◆ **Goal of the exercise**: Extract, unchanged, each line of the listing below from its first line through the line that contains "staining of benign", inclusive, and nothing else.

◆ **Data shown**:
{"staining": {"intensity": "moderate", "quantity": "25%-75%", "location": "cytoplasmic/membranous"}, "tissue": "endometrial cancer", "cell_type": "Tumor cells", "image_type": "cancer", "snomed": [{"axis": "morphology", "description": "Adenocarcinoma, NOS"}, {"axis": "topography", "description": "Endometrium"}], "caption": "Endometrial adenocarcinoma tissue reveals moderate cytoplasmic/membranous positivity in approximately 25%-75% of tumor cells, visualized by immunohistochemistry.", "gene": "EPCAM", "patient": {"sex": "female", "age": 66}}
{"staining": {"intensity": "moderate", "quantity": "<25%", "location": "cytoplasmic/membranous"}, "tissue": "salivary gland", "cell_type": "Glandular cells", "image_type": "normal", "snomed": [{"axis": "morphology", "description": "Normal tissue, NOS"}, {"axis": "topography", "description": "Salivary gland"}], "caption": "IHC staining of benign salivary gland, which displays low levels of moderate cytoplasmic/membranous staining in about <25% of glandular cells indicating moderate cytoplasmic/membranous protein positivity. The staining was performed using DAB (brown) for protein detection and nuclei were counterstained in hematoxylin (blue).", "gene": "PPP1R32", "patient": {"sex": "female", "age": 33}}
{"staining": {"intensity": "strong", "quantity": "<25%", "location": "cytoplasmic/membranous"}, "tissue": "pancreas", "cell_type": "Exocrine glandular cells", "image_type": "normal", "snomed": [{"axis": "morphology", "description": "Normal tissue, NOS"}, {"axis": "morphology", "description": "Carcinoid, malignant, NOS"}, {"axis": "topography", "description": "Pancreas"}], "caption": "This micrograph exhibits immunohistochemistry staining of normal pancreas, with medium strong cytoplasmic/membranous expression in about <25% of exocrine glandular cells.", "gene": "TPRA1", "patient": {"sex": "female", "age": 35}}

◆ **Your solution**:
{"staining": {"intensity": "moderate", "quantity": "25%-75%", "location": "cytoplasmic/membranous"}, "tissue": "endometrial cancer", "cell_type": "Tumor cells", "image_type": "cancer", "snomed": [{"axis": "morphology", "description": "Adenocarcinoma, NOS"}, {"axis": "topography", "description": "Endometrium"}], "caption": "Endometrial adenocarcinoma tissue reveals moderate cytoplasmic/membranous positivity in approximately 25%-75% of tumor cells, visualized by immunohistochemistry.", "gene": "EPCAM", "patient": {"sex": "female", "age": 66}}
{"staining": {"intensity": "moderate", "quantity": "<25%", "location": "cytoplasmic/membranous"}, "tissue": "salivary gland", "cell_type": "Glandular cells", "image_type": "normal", "snomed": [{"axis": "morphology", "description": "Normal tissue, NOS"}, {"axis": "topography", "description": "Salivary gland"}], "caption": "IHC staining of benign salivary gland, which displays low levels of moderate cytoplasmic/membranous staining in about <25% of glandular cells indicating moderate cytoplasmic/membranous protein positivity. The staining was performed using DAB (brown) for protein detection and nuclei were counterstained in hematoxylin (blue).", "gene": "PPP1R32", "patient": {"sex": "female", "age": 33}}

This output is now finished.